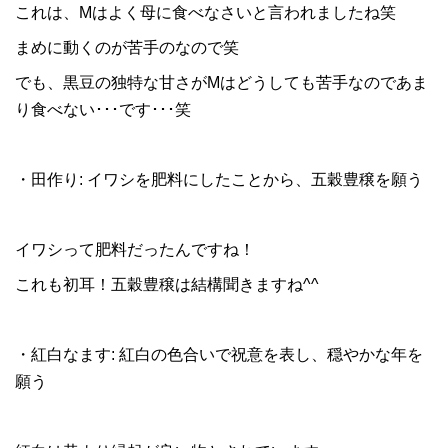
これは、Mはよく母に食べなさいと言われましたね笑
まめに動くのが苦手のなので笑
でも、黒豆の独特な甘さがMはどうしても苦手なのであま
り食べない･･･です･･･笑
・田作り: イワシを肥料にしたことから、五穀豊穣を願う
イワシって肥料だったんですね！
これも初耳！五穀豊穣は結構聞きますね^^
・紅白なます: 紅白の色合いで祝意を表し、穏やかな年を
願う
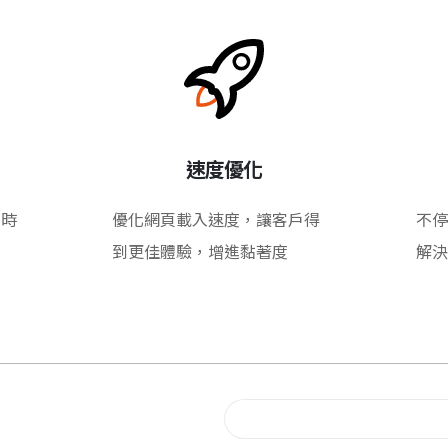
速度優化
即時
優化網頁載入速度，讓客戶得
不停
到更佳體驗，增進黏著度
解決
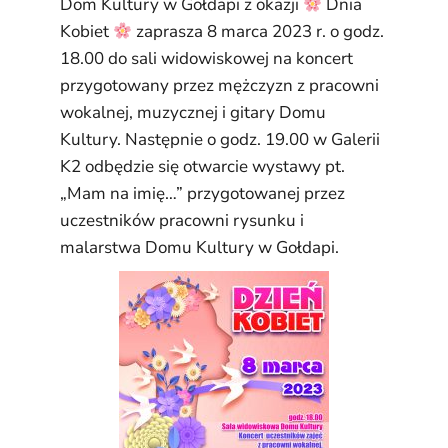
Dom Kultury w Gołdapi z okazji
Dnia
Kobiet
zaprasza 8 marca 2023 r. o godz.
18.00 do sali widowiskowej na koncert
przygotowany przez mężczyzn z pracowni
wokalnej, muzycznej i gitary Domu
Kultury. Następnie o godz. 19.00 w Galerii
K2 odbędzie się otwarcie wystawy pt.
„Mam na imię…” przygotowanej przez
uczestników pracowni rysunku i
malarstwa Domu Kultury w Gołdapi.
::::
Exercise –
Retype the portion of the data above that starts on the line with "Dom Kultury w Gołdapi z okazji" and finishes on the line with "Kultury. Następnie o godz. 19.00 w Galerii", including both of those lines.

Result of the exercise –
Dom Kultury w Gołdapi z okazji
Dnia
Kobiet
zaprasza 8 marca 2023 r. o godz.
18.00 do sali widowiskowej na koncert
przygotowany przez mężczyzn z pracowni
wokalnej, muzycznej i gitary Domu
Kultury. Następnie o godz. 19.00 w Galerii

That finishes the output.